A fellow photographer recently contacted me to ask advice on how to price a job she had taken on, a product shoot she was doing for a brand.

Unfortunately, she had already sent the estimate/breakdown in to the client when she contacted me, and it was immediately apparent that she had a massively undercharged this client for what she was doing - which included art direction, set design ideas and fees for her assistant, studio hire (she was using her own but should have charged more than she quoted), retouching (including rounds of editing/feedback) etc.

I appreciate that pricing jobs in our industry is not easy (it’s not like how say, a plumber or mechanic would price their work, there are many more variables at play).

I would however urge people who are new to working with brands or agencies to please, please please to talk to someone, be it fellow photographers, an agent, a photography consultant or any friend-of-a-friend you think can run an objective eye over what you’ve come up with before hitting the send button.

Because unfortunately, as soon as you’ve come up with price that is too low, it is always, ALWAYS hard to negotiate up.

Lemme insert the disclaimer here that I’m not an agent or manager, but through making my own mistakes in this area, these are the things I’m always wanting clarification on when starting talks with a client:

  • What’s the creative - does the client have something put together already or are they relying on you for creative ideas, input and art direction?
  • Shoot duration (especially if it is more than one day) - time is money.
  • Shoot location - are they shooting on outdoors (for which you may need to factor in travel outside of your immediate living area), hiring an indoor location or studio or do they want you to provide the studio/lighting (this should also be charged for).
  • Number of images - important one, this.
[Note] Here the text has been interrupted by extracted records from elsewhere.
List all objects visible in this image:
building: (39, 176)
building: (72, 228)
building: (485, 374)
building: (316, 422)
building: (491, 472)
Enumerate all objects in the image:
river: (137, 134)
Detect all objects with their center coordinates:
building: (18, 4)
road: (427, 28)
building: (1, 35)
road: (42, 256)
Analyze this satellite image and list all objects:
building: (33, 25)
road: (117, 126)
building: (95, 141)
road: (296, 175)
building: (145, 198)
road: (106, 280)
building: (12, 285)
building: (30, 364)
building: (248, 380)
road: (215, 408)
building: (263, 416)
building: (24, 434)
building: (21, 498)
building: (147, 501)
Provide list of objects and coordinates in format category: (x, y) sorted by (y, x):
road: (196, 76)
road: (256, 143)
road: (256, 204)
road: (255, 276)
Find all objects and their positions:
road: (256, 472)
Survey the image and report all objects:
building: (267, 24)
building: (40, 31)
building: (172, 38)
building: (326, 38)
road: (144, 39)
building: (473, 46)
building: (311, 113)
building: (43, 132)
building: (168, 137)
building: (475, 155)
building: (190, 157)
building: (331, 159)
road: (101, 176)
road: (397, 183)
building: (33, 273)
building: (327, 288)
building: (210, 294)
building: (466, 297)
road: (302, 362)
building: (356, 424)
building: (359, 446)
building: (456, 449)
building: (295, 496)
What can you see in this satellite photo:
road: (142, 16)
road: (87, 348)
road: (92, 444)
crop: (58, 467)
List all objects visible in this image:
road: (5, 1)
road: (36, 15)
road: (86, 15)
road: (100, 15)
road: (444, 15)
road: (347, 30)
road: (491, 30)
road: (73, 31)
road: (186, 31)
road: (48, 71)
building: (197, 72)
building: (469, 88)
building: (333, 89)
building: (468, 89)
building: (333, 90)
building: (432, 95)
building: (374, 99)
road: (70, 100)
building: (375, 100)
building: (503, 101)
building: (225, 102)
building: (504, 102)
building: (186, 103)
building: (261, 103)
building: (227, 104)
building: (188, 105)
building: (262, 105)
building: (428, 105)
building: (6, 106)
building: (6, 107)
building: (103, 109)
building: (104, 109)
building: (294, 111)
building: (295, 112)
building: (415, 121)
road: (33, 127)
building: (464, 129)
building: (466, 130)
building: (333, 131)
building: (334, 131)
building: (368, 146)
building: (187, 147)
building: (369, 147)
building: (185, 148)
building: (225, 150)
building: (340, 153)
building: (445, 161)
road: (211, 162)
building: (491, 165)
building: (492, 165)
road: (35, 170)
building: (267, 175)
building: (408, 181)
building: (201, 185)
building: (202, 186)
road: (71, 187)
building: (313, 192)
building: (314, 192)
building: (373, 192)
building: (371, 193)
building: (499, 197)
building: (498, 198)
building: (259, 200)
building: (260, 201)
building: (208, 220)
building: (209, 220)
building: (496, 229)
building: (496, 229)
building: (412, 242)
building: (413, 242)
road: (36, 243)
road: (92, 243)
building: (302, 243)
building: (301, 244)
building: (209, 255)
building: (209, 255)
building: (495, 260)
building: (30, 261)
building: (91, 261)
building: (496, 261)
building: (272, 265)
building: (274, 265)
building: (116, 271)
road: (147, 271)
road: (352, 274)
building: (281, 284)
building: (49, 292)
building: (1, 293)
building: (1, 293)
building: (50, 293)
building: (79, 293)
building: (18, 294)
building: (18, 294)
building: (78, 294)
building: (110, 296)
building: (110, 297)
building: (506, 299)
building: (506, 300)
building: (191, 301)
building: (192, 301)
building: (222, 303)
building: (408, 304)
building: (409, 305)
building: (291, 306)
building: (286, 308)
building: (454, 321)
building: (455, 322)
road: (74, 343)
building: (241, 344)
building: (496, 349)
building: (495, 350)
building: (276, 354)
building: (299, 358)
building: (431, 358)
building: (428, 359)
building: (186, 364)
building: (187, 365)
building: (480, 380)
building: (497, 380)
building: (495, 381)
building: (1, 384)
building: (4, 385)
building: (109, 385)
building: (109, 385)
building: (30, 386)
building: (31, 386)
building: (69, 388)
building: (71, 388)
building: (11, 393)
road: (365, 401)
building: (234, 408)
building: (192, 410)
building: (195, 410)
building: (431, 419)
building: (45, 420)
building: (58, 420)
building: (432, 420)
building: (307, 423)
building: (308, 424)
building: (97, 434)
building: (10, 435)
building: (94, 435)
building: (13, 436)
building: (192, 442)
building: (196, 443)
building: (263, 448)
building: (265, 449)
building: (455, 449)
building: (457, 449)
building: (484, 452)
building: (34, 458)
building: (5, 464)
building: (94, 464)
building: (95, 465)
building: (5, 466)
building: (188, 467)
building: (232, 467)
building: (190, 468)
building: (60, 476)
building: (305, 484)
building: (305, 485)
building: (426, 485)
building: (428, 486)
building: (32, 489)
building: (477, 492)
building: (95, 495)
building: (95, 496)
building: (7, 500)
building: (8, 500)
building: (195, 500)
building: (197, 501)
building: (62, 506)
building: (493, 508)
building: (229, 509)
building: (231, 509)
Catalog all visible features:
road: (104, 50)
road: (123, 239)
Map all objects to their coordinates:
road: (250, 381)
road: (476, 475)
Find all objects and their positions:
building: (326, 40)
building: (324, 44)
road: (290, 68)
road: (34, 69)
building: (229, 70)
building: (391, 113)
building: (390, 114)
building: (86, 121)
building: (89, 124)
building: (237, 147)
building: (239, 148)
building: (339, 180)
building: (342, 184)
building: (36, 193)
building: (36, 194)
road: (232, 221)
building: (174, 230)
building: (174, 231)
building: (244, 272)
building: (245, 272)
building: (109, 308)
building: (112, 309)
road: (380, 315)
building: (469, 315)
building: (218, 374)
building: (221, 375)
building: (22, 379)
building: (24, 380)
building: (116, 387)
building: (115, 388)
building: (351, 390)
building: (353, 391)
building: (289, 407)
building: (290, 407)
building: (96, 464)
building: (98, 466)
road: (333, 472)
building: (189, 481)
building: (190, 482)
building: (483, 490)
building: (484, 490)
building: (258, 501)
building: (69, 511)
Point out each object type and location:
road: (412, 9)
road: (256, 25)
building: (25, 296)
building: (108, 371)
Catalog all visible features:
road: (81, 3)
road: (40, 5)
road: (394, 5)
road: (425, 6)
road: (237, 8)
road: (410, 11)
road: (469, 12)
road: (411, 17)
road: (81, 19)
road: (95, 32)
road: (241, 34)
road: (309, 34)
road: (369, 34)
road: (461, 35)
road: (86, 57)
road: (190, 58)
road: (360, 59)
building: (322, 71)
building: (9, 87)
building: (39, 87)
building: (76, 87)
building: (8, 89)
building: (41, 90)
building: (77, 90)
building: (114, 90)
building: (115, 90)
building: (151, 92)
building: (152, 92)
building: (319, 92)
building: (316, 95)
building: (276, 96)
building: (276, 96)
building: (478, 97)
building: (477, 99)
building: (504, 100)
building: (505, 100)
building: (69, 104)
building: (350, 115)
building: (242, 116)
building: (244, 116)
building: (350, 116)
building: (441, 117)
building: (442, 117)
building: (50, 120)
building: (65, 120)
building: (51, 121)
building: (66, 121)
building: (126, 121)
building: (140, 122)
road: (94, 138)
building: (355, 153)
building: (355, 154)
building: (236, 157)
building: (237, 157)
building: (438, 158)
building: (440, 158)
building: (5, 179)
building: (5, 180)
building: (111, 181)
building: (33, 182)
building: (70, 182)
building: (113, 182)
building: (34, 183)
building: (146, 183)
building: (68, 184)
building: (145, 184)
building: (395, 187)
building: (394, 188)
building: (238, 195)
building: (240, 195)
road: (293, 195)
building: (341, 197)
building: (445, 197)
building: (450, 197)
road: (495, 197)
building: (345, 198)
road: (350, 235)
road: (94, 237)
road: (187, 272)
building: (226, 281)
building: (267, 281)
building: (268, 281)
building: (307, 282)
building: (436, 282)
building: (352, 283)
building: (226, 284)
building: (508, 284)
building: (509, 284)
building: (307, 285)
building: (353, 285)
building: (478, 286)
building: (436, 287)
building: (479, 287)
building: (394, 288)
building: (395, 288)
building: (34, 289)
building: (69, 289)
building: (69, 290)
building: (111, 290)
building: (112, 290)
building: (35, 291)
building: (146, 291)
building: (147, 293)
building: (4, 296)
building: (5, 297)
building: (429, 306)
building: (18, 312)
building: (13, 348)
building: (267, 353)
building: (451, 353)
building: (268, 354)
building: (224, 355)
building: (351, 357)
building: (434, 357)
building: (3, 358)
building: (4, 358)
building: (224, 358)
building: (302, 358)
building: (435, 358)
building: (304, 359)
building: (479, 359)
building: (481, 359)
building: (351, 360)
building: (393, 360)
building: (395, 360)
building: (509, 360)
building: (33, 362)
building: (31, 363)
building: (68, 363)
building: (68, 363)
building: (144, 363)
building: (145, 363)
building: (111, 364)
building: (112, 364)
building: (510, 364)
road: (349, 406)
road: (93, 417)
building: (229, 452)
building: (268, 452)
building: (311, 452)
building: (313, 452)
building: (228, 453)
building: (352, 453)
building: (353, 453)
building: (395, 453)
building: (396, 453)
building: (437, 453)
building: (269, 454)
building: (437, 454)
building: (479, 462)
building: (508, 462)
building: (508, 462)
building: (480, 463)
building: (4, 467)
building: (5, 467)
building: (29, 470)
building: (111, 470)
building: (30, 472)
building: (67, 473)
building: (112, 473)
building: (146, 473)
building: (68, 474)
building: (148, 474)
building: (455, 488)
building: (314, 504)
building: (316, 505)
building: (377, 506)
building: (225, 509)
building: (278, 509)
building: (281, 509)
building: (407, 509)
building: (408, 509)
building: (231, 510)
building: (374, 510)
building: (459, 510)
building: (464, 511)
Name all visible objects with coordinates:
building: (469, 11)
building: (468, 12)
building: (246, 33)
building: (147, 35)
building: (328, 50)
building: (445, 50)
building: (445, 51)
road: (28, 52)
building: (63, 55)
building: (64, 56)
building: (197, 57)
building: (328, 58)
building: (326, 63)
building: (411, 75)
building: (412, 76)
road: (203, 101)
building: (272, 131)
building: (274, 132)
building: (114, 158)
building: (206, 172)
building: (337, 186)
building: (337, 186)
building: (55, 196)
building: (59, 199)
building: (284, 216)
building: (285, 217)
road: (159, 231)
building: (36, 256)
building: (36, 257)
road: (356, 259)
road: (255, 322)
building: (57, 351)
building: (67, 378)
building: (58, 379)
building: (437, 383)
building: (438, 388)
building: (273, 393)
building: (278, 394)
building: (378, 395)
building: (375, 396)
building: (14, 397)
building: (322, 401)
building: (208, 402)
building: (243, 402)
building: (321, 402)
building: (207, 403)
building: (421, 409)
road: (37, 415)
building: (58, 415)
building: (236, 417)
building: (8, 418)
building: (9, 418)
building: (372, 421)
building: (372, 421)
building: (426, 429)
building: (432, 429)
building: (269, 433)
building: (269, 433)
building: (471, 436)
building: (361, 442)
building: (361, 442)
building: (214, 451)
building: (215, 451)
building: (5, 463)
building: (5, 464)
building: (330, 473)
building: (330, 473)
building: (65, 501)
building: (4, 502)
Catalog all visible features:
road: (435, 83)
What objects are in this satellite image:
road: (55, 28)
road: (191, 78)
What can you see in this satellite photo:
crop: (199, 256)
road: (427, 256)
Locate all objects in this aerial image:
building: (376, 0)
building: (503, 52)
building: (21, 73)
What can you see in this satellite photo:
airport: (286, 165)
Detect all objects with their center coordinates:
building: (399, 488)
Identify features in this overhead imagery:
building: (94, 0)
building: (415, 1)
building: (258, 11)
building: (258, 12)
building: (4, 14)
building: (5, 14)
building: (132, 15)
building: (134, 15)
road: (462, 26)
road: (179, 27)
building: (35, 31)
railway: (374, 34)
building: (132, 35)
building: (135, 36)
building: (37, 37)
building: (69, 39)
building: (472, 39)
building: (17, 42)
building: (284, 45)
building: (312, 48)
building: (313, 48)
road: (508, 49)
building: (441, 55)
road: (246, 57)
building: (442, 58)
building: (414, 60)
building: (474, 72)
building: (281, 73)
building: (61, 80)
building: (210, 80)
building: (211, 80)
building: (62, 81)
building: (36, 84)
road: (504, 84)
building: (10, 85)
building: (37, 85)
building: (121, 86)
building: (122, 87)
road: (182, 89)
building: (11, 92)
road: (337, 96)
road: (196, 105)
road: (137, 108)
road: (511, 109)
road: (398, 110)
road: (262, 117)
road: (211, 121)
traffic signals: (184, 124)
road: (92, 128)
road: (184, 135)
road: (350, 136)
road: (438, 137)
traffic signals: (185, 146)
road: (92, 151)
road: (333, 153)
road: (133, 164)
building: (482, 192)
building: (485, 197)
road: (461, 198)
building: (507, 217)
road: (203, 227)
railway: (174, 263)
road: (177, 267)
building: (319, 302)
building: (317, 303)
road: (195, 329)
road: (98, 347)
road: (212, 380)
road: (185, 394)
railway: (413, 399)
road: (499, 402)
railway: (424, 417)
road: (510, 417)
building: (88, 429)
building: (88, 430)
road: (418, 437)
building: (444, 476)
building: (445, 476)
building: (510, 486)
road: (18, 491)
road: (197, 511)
Best to clarify and agree early, because if the client ends up liking more images from the shoot than was agreed, they should incur additional costs for the additional images.
  • Usage - where are they gonna use them and for how long - you wanna know that if the client just wants web and social usage, you don’t get sent a picture from a friend who has seen one of your images on the side of a bus.
  • What retouching is required - is it light stuff or more involving (you need to know if you need to outsource the process to someone else - another cost they need to take care of).
  • Get a percentage of the fee upfront - you get a monetary sign of their commitment to the shoot, you can cover production costs and crucially not be totally out of pocket if they turn out to be a late paying client (I’m sure we’ve all had experience of THOSE clients).

We photographers do have conversations around money, fees and usage, but not nearly enough to see that knowledge filter down to newer entrants, and this needs to change, because these newer entrants without any of this knowledge are inadvertently screwing it up for themselves and the industry by accepting crappy terms or not charging enough for the work they’re being asked to do.

Let’s resolve to talk about this more, please.